*Zu bearbeitende Aufgaben*:
1. Gib aus dem Text über die Flüchtlingskrise den Abschnitt von „Am größten ist“ bis einschließlich „ökonomische Zukunft prophezeien.“ wortgetreu wieder.
2. Zähle, wie viele Zeilen der Einträge die Zeichenfolge „author“ enthalten, wobei Groß- und Kleinschreibung zu beachten ist. Gib nur die Zahl an.

*Textabschnitt*:
Am größten ist die kulturelle Angst vor Flüchtlingen nicht etwa in Ungarn oder Polen, deren Regierungen in der Krise vor allem auf Grenzsicherung und Abschottung gesetzt hatten. Jeder vierte Bürger glaubt hier nicht, dass sich ihr Land durch Flüchtlinge und Einwanderer zum Besseren verändert. Noch höher sind die Werte aber in südeuropäischen Ländern. In Griechenland (63 Prozent) und Italien (53 Prozent) ist die kulturelle Sorge vor Flüchtlingen am größten – beides Länder, die Flüchtlingen eine schlechte ökonomische Zukunft prophezeien.
Zusammengefasst: Die Angst vor Terrorismus, bedingt durch die Flüchtlingskrise, ist in Europa hoch. Zudem bezweifeln viele Europäer, dass die Flüchtlinge Europa kulturell bereichern werden. In den meisten Ländern rechnet zumindest eine relative Mehrheit aber mit keinen großen Verwerfungen bei der Integration der Flüchtlinge.
Je schlechter die ökonomischen Chancen von Einwanderern und Flüchtlingen gesehen werden, desto größer wird die Gefahr eingeschätzt, die Integration könnte scheitern. Immerhin: In Deutschland haben nach Angaben von Frank-Jürgen Weise, Chef der Arbeitsagentur und der Flüchtlingsbehörde, etwa 30.000 Flüchtlinge seit Frühjahr vergangenen Jahres einen Job gefunden. Aus den acht wichtigsten Asyl-Herkunftsländern arbeiteten im April rund 96 000 Menschen in sozialversicherungspflichtigen Jobs – ein Anstieg um 29 Prozent im Vergleich zum Vorjahr.
Für deutsche und europäische Unternehmen ist das erst der Anfang. Nur wenn es gelingt, möglichst viele Flüchtlinge in Arbeit zu bekommen, kann die ökonomische und kulturelle Integration gelingen.
Hinweis: In einer ersten Version des Artikels hatten wir berichtet, dass Daimler bislang keine Flüchtlinge beschäftigt. Diese Information war falsch, Daimler beschäftigt aktuell (11. Juli 2016) neun Flüchtlinge. Wir bitten den Fehler zu entschuldigen.

*Gegebene Daten*:
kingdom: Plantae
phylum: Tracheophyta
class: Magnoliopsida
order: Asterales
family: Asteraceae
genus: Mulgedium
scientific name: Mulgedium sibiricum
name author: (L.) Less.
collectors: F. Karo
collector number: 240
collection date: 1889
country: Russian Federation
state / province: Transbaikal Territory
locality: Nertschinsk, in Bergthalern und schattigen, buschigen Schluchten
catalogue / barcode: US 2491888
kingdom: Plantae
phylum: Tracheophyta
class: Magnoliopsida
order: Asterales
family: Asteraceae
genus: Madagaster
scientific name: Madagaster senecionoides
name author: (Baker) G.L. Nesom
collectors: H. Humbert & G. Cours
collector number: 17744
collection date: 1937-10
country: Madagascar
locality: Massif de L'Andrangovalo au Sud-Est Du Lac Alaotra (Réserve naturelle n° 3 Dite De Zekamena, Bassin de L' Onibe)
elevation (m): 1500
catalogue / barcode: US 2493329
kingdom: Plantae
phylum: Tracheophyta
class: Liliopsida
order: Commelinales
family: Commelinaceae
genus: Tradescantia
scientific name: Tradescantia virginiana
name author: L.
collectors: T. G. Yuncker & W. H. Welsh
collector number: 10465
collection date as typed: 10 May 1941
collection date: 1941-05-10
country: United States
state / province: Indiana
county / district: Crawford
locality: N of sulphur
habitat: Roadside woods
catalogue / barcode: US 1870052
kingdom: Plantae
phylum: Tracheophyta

*Ergebnisse in Reihenfolge*:
1.
Am größten ist die kulturelle Angst vor Flüchtlingen nicht etwa in Ungarn oder Polen, deren Regierungen in der Krise vor allem auf Grenzsicherung und Abschottung gesetzt hatten. Jeder vierte Bürger glaubt hier nicht, dass sich ihr Land durch Flüchtlinge und Einwanderer zum Besseren verändert. Noch höher sind die Werte aber in südeuropäischen Ländern. In Griechenland (63 Prozent) und Italien (53 Prozent) ist die kulturelle Sorge vor Flüchtlingen am größten – beides Länder, die Flüchtlingen eine schlechte ökonomische Zukunft prophezeien.

2. 3